Back in the London of the 1980s, he soon worked out that plead as he might for an interview with one of his heroes, British author Doris Lessing, she wasn't going to make herself available just like that to some enterprising young journalist from a remote island on the other side of the world unless she had a book to sell. She was off writing a novel somewhere in the north, Scotland, if his memory served correctly, and always gracious, transmitted her good will without obliging. His preparedness to travel was dismissed.
Australians weren't great readers. The ability to act like a moron was keystone of survival in a country where chameleon like abilities were essential. Any sign of intellect was regarded with suspicion amongst much of the populace. Topping the class, as he had done consistently throughout his school years, was a death knell to popularity. As a consequence of this entrenched anti-intellectual climate, the Australian market for books was limited. But if you were selling a new book and were in interview mode, it was easy enough to slot in an aspirant from nowhere's ville.
As he was doing many of the interviews for the Friday review section of Australia's well regarded Financial Review, the best selling national finance paper in the country and known at the time for its rigorous style of journalism, he soon worked out the trick words to get the public relations person onside.
His standard line was: "It's for the Financial Review, the Australian equivalent of the Financial Times."
The Financial Times, then published distinctively on pale pink newsprint, was one of England's most prestigious newspapers and an organ any PR flack would like their subject to be showcased in. The readers were guaranteed to have enough money to buy a mere book.
He sometimes heard the almost invariably young women repeating his phraseology word for word as they explained to the bewildered author who had just conducted an interview with more familiar organs such as The London Times Review of Books or The Guardian exactly who he was.
Despite having crossed the first bridge and joined the queue of journalists lining up to interview whatever living legend was in town that week, there were other obstacles to overcome.
He soon worked out why he was being slotted in at 9am to interview people like Anthony Burgess.
He was low down the pecking order and in a busy day of scheduled interviews the morning spots were just about the least prestigious spot possible.
In those days, going through another phase of drinking and partying in the London clubs half the night, he wasn't always at his best at 9am. But then neither were the authors.
So when it came to Joseph Heller he reacted with mock horror when the public relations woman tried to slot him in at the allotted hour.
"Who wants to be interviewed at 9am in the morning?" he snapped back. "Not me.

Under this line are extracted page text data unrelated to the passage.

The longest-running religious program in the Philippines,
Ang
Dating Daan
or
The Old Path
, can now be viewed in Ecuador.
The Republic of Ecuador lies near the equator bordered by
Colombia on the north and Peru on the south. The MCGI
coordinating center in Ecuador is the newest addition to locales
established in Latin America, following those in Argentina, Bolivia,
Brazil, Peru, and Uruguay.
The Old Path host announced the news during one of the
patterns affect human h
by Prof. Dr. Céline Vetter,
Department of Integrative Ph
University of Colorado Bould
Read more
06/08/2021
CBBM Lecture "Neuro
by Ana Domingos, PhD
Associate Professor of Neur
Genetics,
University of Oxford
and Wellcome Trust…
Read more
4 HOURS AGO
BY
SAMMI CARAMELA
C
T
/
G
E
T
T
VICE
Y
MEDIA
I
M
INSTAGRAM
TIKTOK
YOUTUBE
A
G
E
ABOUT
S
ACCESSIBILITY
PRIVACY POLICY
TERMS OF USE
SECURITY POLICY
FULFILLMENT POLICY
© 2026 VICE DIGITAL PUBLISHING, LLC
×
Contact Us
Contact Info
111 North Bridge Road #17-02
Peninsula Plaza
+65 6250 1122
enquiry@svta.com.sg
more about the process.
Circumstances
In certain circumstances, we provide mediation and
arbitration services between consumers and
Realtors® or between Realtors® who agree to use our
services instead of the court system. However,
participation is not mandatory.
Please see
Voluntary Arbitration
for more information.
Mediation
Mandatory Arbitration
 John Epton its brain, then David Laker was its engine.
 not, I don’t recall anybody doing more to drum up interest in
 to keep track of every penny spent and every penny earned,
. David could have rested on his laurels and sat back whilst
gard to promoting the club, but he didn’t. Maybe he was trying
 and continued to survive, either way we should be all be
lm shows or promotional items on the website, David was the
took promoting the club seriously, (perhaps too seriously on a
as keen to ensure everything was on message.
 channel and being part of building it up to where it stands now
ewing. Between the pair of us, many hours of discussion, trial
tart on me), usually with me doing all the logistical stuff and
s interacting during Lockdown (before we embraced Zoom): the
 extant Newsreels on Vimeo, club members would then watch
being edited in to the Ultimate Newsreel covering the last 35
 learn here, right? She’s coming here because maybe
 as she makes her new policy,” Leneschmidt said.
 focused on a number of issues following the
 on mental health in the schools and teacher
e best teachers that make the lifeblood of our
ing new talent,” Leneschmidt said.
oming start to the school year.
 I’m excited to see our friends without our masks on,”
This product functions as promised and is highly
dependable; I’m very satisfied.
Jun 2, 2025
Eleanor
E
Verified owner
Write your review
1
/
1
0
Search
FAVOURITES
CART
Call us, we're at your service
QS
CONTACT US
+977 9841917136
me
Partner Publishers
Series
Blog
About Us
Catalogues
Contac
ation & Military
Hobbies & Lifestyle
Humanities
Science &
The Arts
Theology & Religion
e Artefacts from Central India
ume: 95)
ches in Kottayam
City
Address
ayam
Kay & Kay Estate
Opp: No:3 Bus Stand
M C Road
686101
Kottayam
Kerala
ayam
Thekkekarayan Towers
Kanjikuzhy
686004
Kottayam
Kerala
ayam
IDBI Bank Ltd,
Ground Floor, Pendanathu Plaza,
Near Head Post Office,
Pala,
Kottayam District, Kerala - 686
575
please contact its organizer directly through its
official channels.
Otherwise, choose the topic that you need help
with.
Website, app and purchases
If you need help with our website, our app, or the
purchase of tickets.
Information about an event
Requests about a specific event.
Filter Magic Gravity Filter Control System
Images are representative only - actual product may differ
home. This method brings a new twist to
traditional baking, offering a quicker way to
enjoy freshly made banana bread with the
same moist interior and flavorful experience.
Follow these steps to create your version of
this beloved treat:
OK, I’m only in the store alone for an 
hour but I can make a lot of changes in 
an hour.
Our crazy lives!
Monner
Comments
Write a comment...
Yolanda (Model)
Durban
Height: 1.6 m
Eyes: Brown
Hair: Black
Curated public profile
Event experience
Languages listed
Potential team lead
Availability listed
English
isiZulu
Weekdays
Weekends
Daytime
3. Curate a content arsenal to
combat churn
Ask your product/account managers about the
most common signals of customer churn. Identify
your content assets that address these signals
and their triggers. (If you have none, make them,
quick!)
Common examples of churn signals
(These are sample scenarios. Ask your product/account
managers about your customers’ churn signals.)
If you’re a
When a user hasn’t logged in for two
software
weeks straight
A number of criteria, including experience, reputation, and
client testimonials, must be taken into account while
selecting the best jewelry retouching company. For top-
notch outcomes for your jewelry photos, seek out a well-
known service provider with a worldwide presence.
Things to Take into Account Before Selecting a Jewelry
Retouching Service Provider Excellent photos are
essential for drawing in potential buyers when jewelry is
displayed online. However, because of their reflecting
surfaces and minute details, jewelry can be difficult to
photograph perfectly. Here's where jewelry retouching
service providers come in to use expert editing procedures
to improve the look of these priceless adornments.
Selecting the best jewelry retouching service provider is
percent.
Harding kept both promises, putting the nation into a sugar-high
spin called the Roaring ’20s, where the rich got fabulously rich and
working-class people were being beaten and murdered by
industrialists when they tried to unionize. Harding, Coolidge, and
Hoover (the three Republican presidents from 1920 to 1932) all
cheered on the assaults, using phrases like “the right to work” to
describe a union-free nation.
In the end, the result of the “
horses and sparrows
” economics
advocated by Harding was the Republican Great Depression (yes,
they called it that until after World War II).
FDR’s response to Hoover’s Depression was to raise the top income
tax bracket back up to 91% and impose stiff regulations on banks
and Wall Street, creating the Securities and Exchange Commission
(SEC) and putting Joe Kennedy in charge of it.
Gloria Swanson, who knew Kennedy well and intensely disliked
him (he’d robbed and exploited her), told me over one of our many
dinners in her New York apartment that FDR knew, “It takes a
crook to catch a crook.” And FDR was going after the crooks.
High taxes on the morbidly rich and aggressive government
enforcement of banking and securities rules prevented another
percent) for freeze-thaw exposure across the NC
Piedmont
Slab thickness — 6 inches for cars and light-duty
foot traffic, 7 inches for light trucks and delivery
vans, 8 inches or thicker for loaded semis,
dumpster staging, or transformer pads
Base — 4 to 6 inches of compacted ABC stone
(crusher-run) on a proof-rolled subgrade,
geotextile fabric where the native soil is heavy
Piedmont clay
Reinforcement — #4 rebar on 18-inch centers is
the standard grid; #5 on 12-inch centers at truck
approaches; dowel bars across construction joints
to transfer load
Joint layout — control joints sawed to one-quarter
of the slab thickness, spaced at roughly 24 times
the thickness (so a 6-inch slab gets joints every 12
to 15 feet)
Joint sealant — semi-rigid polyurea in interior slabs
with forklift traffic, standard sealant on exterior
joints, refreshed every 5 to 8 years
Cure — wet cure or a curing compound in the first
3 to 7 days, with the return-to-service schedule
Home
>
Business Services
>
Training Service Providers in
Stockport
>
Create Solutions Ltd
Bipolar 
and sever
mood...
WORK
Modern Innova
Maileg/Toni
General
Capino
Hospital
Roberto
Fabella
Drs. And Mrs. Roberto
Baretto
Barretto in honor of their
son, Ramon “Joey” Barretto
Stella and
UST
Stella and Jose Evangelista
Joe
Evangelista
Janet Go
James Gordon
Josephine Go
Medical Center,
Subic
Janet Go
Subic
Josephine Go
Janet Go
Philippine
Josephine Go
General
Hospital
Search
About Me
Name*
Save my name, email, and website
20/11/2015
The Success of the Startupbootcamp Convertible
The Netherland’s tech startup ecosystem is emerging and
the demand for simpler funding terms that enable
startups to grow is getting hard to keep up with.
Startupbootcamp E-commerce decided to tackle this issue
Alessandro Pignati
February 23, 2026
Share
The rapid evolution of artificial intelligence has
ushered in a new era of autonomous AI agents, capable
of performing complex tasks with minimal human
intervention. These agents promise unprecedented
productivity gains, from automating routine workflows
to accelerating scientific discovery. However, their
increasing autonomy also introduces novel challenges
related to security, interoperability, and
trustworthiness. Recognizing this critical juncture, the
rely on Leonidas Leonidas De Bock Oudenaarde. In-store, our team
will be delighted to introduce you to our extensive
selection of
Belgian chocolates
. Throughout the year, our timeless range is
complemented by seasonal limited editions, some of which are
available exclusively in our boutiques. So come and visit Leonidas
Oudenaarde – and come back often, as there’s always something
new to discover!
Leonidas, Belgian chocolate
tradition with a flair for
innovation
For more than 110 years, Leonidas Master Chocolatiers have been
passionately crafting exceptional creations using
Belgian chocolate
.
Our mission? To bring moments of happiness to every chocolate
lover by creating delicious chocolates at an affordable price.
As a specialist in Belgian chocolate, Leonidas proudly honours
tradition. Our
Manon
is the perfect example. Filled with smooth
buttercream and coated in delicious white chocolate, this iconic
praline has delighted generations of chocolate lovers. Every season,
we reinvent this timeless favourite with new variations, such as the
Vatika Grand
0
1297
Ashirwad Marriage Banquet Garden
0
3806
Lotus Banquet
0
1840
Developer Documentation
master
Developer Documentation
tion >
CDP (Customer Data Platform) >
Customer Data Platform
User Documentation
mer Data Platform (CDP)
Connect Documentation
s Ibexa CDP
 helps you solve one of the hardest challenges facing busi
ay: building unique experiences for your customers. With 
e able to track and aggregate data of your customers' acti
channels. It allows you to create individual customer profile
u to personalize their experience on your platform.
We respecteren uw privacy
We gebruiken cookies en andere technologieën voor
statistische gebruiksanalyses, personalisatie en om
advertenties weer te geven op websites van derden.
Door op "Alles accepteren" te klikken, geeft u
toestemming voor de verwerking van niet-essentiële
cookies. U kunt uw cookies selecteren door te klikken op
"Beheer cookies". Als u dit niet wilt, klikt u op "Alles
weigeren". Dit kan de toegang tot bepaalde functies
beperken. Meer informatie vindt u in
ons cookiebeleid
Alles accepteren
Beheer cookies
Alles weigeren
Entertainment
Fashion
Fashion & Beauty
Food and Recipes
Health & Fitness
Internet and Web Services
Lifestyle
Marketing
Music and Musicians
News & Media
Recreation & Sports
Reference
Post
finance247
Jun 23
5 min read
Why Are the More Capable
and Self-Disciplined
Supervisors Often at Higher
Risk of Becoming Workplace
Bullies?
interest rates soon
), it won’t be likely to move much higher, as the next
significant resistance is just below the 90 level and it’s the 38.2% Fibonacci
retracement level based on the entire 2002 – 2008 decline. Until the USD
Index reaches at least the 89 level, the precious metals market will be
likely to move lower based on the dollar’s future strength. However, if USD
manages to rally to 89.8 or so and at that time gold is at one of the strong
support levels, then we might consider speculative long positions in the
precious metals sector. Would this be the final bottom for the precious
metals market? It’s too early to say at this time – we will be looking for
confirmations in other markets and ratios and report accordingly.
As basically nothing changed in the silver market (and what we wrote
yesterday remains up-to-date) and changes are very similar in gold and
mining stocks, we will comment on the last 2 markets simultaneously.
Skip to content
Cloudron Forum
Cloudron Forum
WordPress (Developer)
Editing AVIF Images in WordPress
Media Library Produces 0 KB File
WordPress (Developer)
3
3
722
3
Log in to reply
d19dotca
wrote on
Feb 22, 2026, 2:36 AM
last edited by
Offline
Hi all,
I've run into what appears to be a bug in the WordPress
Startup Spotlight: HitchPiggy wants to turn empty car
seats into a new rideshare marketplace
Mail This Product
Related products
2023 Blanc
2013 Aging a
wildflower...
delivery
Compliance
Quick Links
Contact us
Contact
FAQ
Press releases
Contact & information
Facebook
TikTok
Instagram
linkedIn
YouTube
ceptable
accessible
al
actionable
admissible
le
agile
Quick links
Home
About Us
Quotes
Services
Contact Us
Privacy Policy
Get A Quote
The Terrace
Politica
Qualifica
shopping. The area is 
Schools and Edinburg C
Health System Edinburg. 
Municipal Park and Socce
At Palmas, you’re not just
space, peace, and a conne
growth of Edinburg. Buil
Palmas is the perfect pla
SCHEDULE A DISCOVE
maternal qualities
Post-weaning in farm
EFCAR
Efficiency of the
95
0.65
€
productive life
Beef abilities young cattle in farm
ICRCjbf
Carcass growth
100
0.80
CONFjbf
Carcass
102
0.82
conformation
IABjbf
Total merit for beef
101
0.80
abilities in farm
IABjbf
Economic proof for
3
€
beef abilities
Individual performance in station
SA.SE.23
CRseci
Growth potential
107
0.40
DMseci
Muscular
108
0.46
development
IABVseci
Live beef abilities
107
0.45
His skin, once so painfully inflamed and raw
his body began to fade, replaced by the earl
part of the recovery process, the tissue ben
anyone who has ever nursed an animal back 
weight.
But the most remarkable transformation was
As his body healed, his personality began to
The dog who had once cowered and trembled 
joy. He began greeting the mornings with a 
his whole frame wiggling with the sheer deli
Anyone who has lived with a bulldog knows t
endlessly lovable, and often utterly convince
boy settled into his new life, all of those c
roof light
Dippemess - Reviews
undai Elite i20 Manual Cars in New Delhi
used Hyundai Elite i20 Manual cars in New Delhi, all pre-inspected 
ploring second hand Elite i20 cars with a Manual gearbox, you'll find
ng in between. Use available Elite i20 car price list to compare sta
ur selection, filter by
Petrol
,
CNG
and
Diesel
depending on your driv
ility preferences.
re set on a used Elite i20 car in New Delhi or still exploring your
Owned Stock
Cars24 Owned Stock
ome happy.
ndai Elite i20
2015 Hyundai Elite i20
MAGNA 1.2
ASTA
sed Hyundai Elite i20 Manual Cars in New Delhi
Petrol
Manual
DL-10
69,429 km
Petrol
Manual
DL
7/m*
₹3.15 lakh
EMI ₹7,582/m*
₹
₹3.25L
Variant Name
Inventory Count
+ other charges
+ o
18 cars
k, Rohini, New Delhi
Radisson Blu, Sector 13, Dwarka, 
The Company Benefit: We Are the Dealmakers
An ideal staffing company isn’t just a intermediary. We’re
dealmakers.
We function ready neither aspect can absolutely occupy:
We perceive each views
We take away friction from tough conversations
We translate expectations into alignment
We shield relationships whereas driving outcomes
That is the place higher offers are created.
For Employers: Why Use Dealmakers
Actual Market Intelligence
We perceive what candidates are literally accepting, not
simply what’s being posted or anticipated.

Don't be ridiculous."
"But he's got interviews slotted for every hour of the day," the PR woman protested. "There's nothing I can do."
He held his ground.
And thus it was that he came to have lunch with Joesph Heller, the author of Catch 22, one of the most famous novels of the twentieth century.
Joseph never repeated the success of the book whose title entered the English language as meaning a double trap.
In fact many of his books were rather long and rather dull.
But Heller in person was charm itself.
He arrived at the trendy little French restaurant near Covent Garden nominated by the public relations professional - it got their backs up if you called them girls - ahead of time and sat a little uncomfortably amongst the starched white linen tablecloths, the restaurant yet to fill with the lunchtime crowd.
Nothing to be frightened of.
Interviewing one of the 20th centuries most famous authors was just another strange event in an already crowded life.
Finally, a little later than the appointed hour, the PR woman with Joseph Heller in toe arrived, and he rose from the table to greet them.
They were full of the news that they had just passed an employment agency called Catch 22,
Which of course provoked the obvious question of what it was like to have written a novel whose title had literally entered the English language, the expression now being accepted into modern dictionaries.